There are only two absolute contraindications to breastfeeding: an infant with classic galactosemia (an enzyme deficiency which prevents the processing of a milk-based sugar) or maternal infection with HIV. Unless you have a premature baby or one with an immunodeficiency, nipples and bottles only need to be sterilized once before first use and then hot, soapy water or the dishwasher is sufficient.

Emphasizing to breastfeeding people that they are more likely to do things correctly than not would be a huge boon to support both mothers and infants. The U.S. is one of the only countries in the world where paid maternity leave is absent. The Senate rejected the PUMP act to secure protections for breastfeeding mothers who were salaried (including teachers and nurses) during a formula shortage. We continue to perpetuate a culture where women are pressured to breastfeed despite logistical, political, emotional, and physical barriers.
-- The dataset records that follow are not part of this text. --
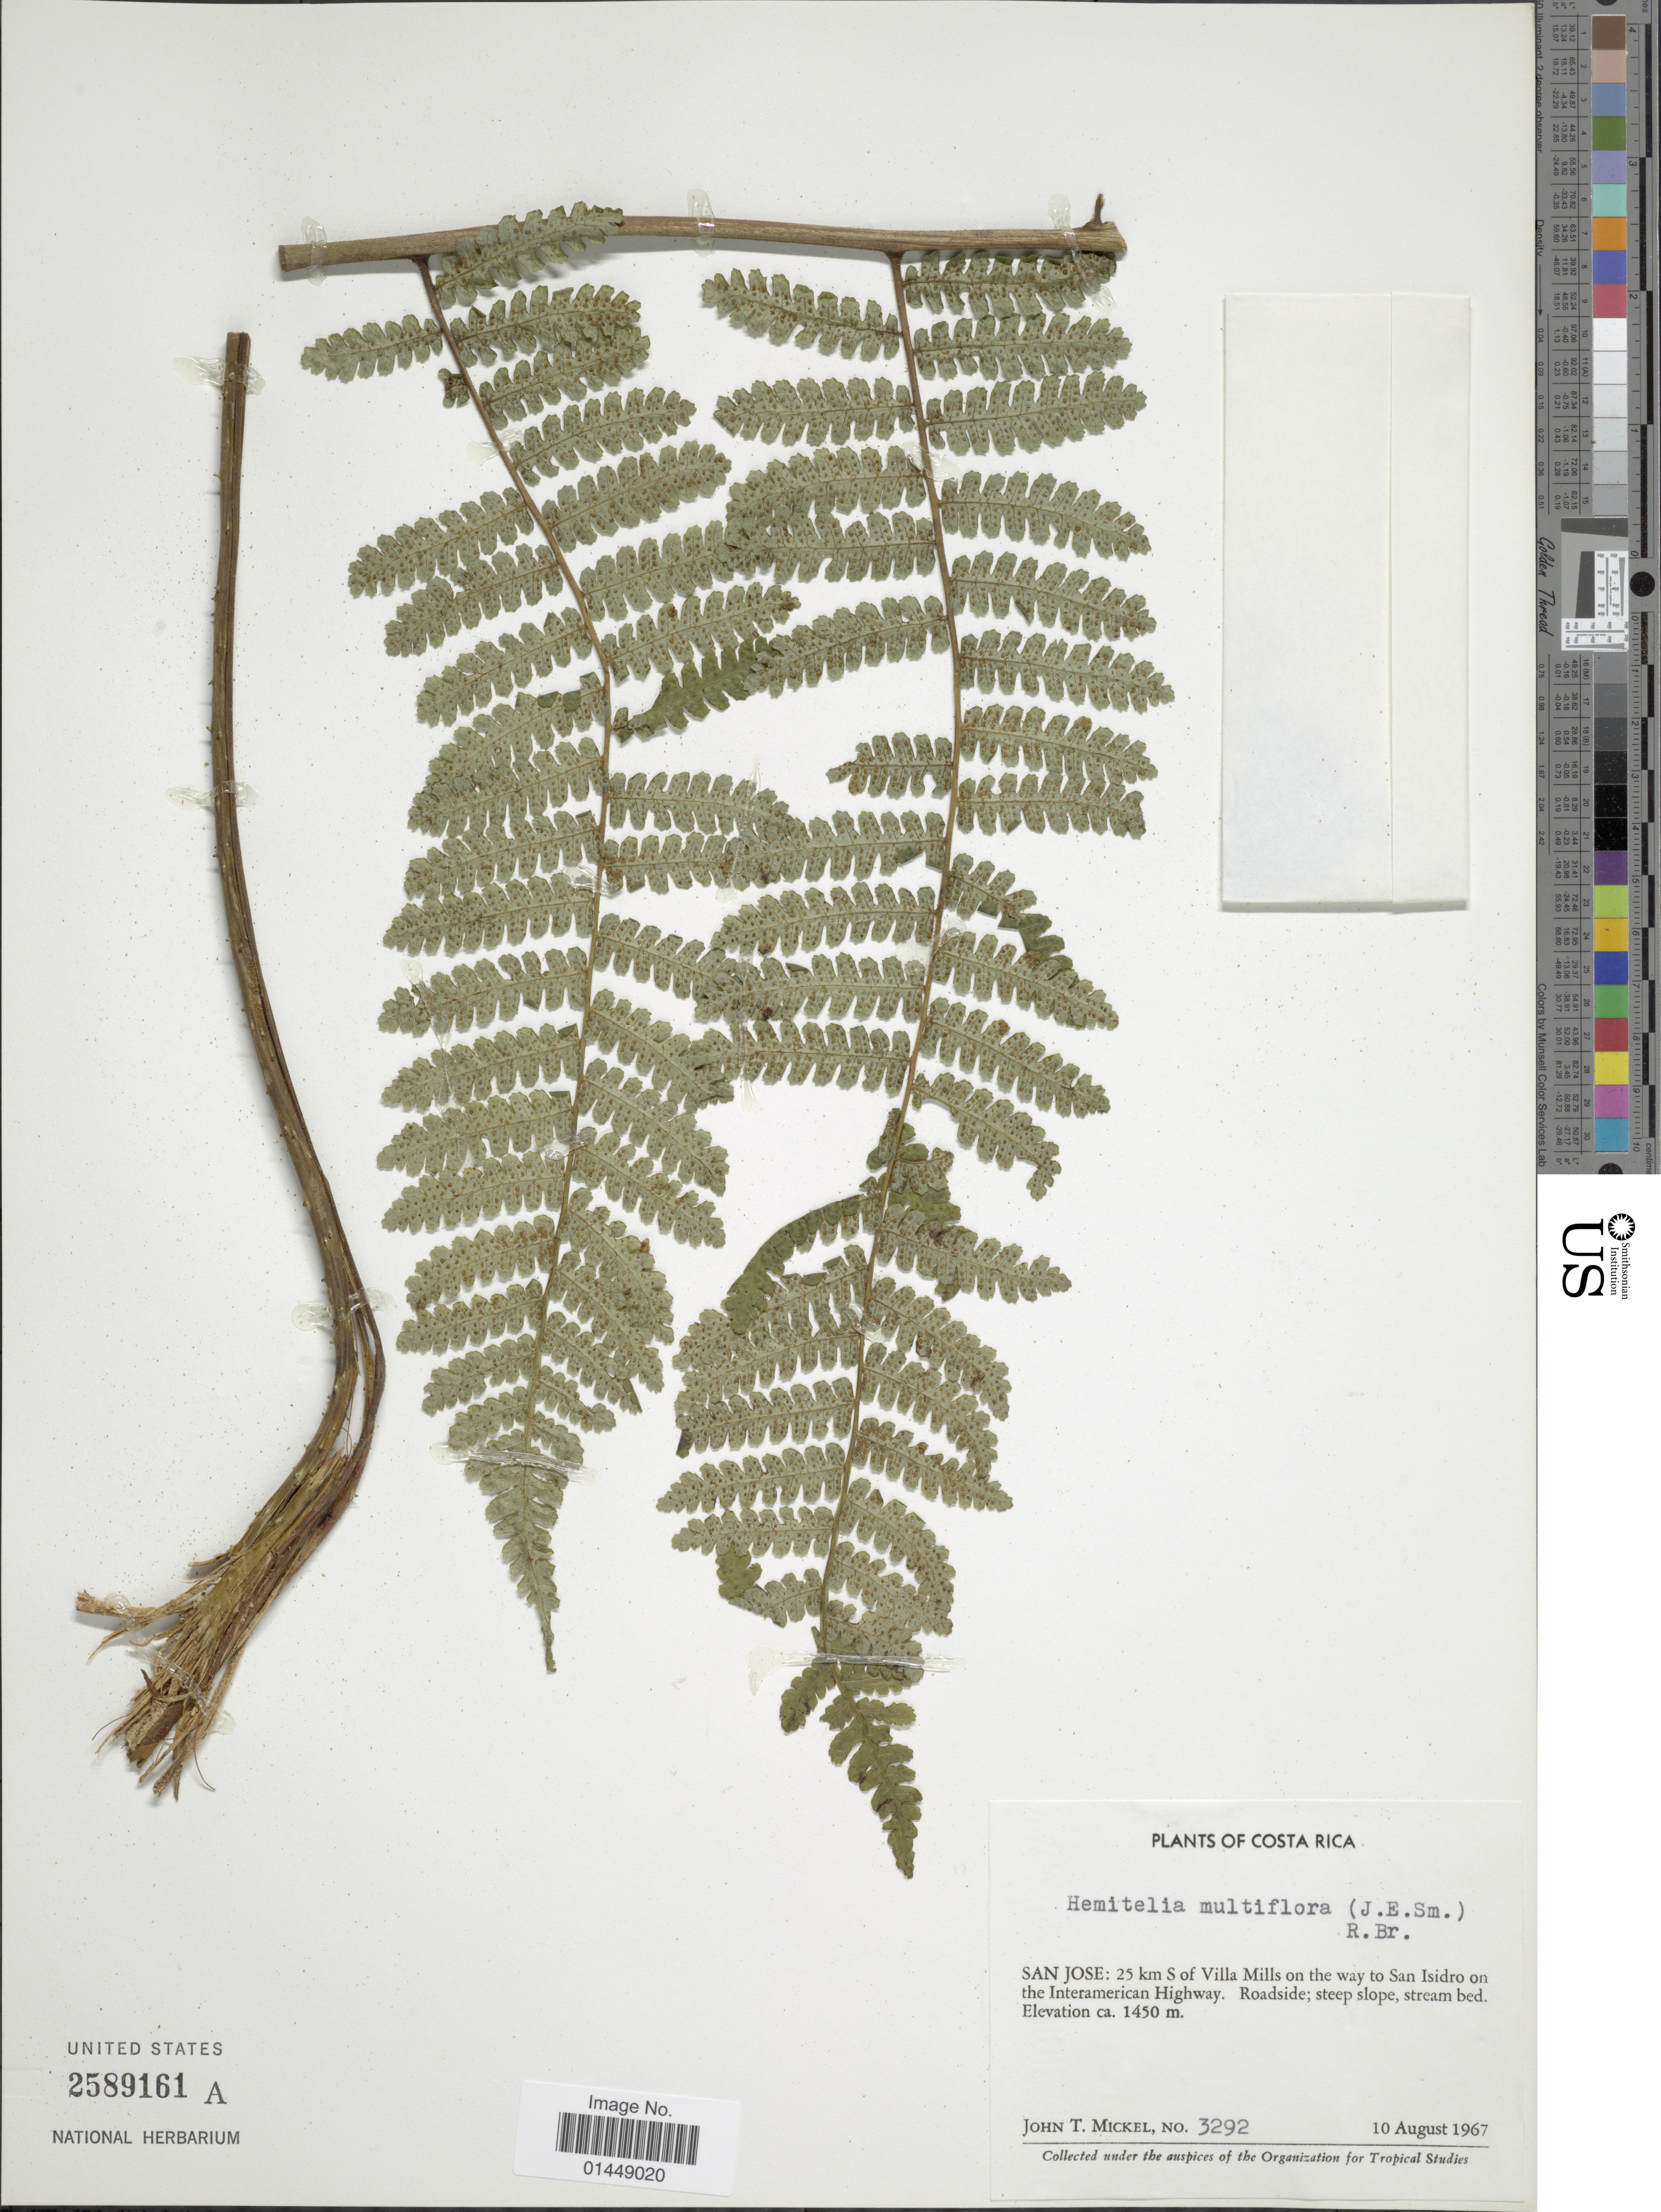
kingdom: Plantae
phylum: Tracheophyta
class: Polypodiopsida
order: Cyatheales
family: Cyatheaceae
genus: Cyathea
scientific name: Cyathea multiflora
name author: Sm.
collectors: J. T. Mickel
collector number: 3292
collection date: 1967-08-10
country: Costa Rica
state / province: San José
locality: San Jose: 25 km S of Villa Mills on the wat to San Isidro on the Interamericanj Highway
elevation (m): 1450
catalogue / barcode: US 2589161A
We need to at least move toward a culture in medicine which acknowledges how difficult breastfeeding is and at least simplify the evidence so that it seems attainable.

And for anyone who has made it through a full year of motherhood with themselves, their partner, and their baby intact, you’ve earned yourself a drink: no pumping and dumping required.

Megana Dwarakanath is a third year adolescent medicine fellow in Pittsburgh where she lives with her husband, Rahul, their young daughter, Meera, and their dog, Milo. When she is not spending time with friends and family, she likes to run, swim, and bike as well as read for as long as she can in one go. Dr. Dwarakanath is a 2022–2023 Doximity Op-Med Fellow.